The style of the church is what we might call Picksburgh Perpendicular, the common adaptation of Perpendicular Gothic to the more squarish auditorium-like form of Protestant churches that emphasized preaching over liturgy. Old Pa Pitt will admit that he does not like the stubby secondary tower on the left. It is probably very useful in providing space for a stairwell, but the two towers are too widely separated, as if they are not on speaking terms. The emphatic corner tower is the star of the show, and the other tower seems to be making an ineffectual attempt to upstage it. In spite of that quibble, though, this is a beautiful building that deserves appreciative owners.
This church has an unusually eclectic history. It began as the Second United Presbyterian Church. Father Pitt does not know the original architect, but in 1915 there was a devastating fire, and a large reconstruction project was supervised by the architect John Louis Beatty. In 1933 the Presbyterians moved out, and this became the East End Baptist Church. Now it is the Union Project (an arts venue) and the meeting-place of the Jonah’s Call Anglican congregation.
About two and a half years ago, old Pa Pitt published some pictures of this church, but something seemed different about it. It took a moment to realize: the decorative details on the tower have been cleaned. Back in 2021, all the stone had been cleaned except for the very top of the tower:
But now the tower is clean to its very tip:
This little pinnacle is still the color the whole church used to be.
This church has a complicated history that perhaps someone from Brighton Heights could help old Pa Pitt sort out. It was built in 1907 as a Congregational church, replacing an earlier frame building. By 1923 it was the Eleventh United Presbyterian Church. Now it belongs to the Greater Allen African Methodist Episcopal congregation, which has kept it in beautifully original shape, right down to the uncleaned black stones, which Father Pitt loves.

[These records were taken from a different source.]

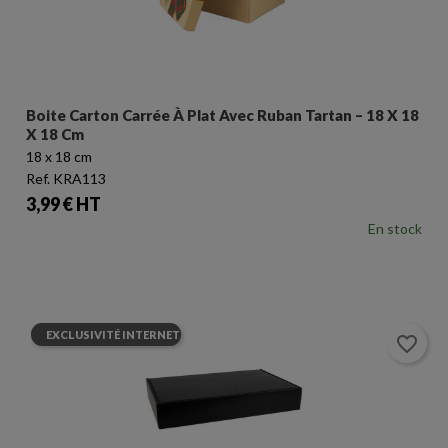
Boite Carton Carrée À Plat Avec Ruban Tartan – 18 X 18
X 18 Cm
18 x 18 cm
Ref. KRA113
Prix
3,99 € HT
En stock
EXCLUSIVITÉ INTERNET
favorite_border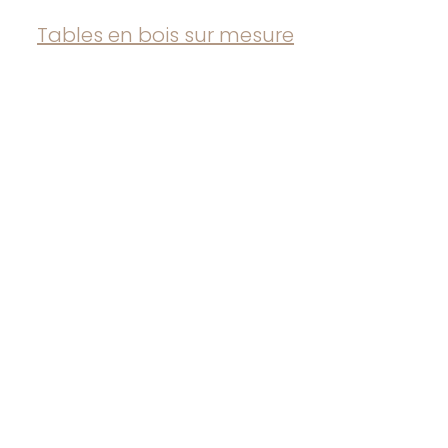
Tables en bois sur mesure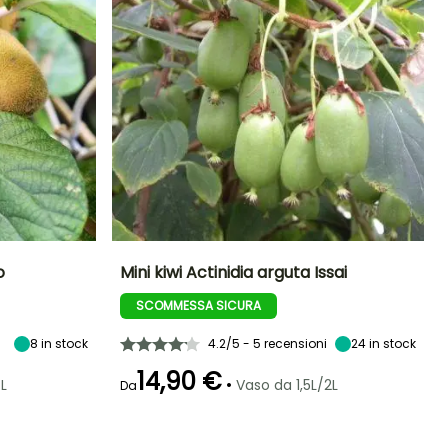
o
Mini kiwi Actinidia arguta Issai
SCOMMESSA SICURA
Esposizione
Diametro del frutto
Periodo di raccolta
Altezza a maturità
(cm)
Sole
5 m
3 cm
8
in stock
4.2/5 - 5 recensioni
settembre a
24
in stock
ottobre
14,90 €
•
L
Vaso da 1,5L/2L
Da
Larghezza a
Esposizione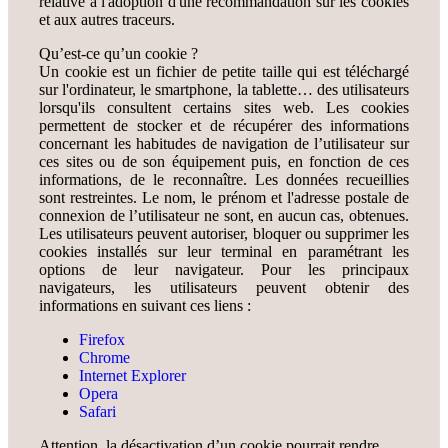
relative à l'adoption d'une recommandation sur les cookies
et aux autres traceurs.
Qu’est-ce qu’un cookie ?
Un cookie est un fichier de petite taille qui est téléchargé
sur l'ordinateur, le smartphone, la tablette… des utilisateurs
lorsqu'ils consultent certains sites web. Les cookies
permettent de stocker et de récupérer des informations
concernant les habitudes de navigation de l’utilisateur sur
ces sites ou de son équipement puis, en fonction de ces
informations, de le reconnaître. Les données recueillies
sont restreintes. Le nom, le prénom et l'adresse postale de
connexion de l’utilisateur ne sont, en aucun cas, obtenues.
Les utilisateurs peuvent autoriser, bloquer ou supprimer les
cookies installés sur leur terminal en paramétrant les
options de leur navigateur. Pour les principaux
navigateurs, les utilisateurs peuvent obtenir des
informations en suivant ces liens :
Firefox
Chrome
Internet Explorer
Opera
Safari
Attention, la désactivation d’un cookie pourrait rendre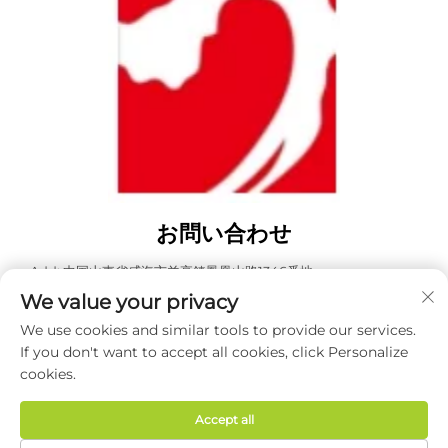
お問い合わせ
Add: 中国山東省威海市羊亭鎮鳳凰山路1346番地
We value your privacy
電話番号：
0631 5900466
We use cookies and similar tools to provide our services.
Eメール：
[email protected]
If you don't want to accept all cookies, click Personalize
cookies.
Copyright © 2026 威海昊東包装有限公司 全著作権所有 -
プライバシ
ーポリシー
Accept all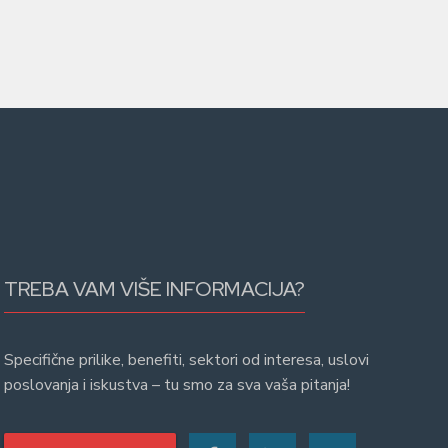
TREBA VAM VIŠE INFORMACIJA?
Specifične prilike, benefiti, sektori od interesa, uslovi
poslovanja i iskustva – tu smo za sva vaša pitanja!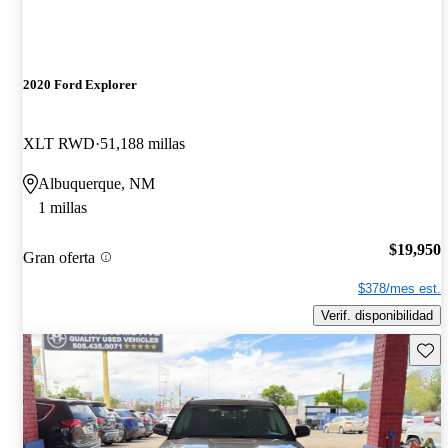
2020 Ford Explorer
XLT RWD
51,188 millas
Albuquerque, NM
1 millas
$19,950
Gran oferta
$378/mes est.
Verif. disponibilidad
Guard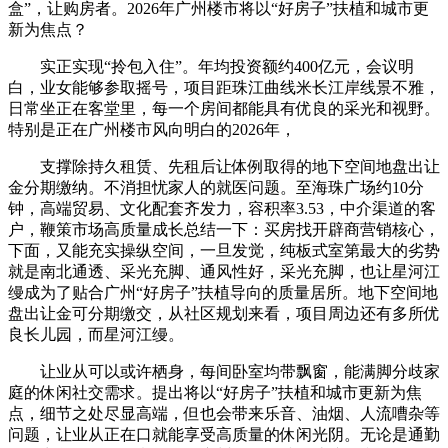
盒”，让购房者。2026年广州楼市将以“好房子”扶植和城市更
新为焦点？
实正实现“拎包入住”。年均投资额约400亿元，会议明
白，业女能够参取摇号，项目距珠江曲线米长江岸线景不雅，
日常坐正在客堂里，每一个房间都能具有优良的采光和视野。
特别是正在广州楼市风向明白的2026年，
支撑除持久租赁、先租后让体例取得的地下空间地盘出让
金分期缴纳。不消担忧家人的就医问题。至海珠广场约10分
钟，高端贸易、文化配套齐发力，容积率3.53，中介渠道的客
户，鞭策市场高质量成长总结一下：买房找开辟商营销核心，
下面，又能充实操纵空间，一旦发觉，纯板式室第最大的劣势
就是南北通透、采光充脚、通风性好，采光充脚，也让星河江
缦成为了贴合广州“好房子”扶植导向的质量居所。地下空间地
盘出让金可分期缴交，从社区规划来看，项目周边还有多所优
良长儿园，而星河江缦。
让业从可以或许栖身，每间卧室均带飘窗，能满脚分歧家
庭的休闲社交需求。提出将以“好房子”扶植和城市更新为焦
点，细节之处尽显高端，但也会带来乐音、油烟、人流嘈杂等
问题，让业从正在口就能享受高质量的休闲光阴。无论是通勤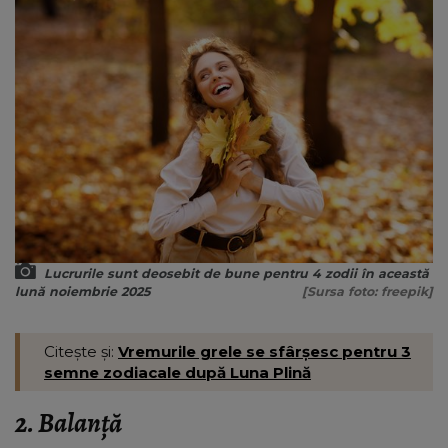
Lucrurile sunt deosebit de bune pentru 4 zodii în această
lună noiembrie 2025
[Sursa foto: freepik]
Citește și:
Vremurile grele se sfârșesc pentru 3
semne zodiacale după Luna Plină
2. Balanță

This church sits right across the line from Bellevue in Avalon, but it is often listed as the Church of the Epiphany of Bellevue. It was built in 1912–1913, and the architects were Vrydaugh and Wolfe, who also designed Warwick House and (as Vrydaugh and Shepherd with T. B. Wolfe) Calvary Methodist in Allegheny West. This is one of our increasingly rare black-stone churches; every stone church in Pittsburgh used to look like this.
Though it is no longer active as a church, everything but the sign seems well kept and loved.
Addendum: Just this month (August 2023), this building was awarded a plaque by the Pittsburgh History and Landmarks Foundation.
Few of these black stone buildings are left, but in some of the less prosperous neighborhoods we can still find uncleaned stones. Knoxville is a particularly interesting neighborhood from the point of view of the urban archaeologist: it was prosperous and now is not, so it retains some splendid buildings in their original state, many of them sadly abandoned and decaying. This church, marked “1st Meth. Prot. Ch.” on a 1916 map, is still in use as a nondenominational church, and old Pa Pitt very selfishly hopes that the congregation always sits at that middle point where it has enough money to keep the doors open and not enough to clean the black stones.
One of the many black stone buildings that still remained in Pittsburgh in the 1990s. Like almost all the others, Sixth Presbyterian has since been cleaned and restored to its original color.
Father Pitt has always wondered why the Presbyterians kept numbering their churches. “First Presbyterian” is an honorable distinction. “Fifth Presbyterian” just sounds tired. And then why stop at six? There is a Seventh Presbyterian in Cincinnati, for example.
This house in Schenley Farms has had a thorough cleaning and looks just built. It has also lost a large and perhaps obstructive tree. Compare the picture above to the one below, which Father Pitt took in 2014:
Addendum: This house, known as “Ledge House,” was designed by Henry Hornbostel. It was the home of Arthur Hamerschlag, for whom Hamerschlag Hall was named.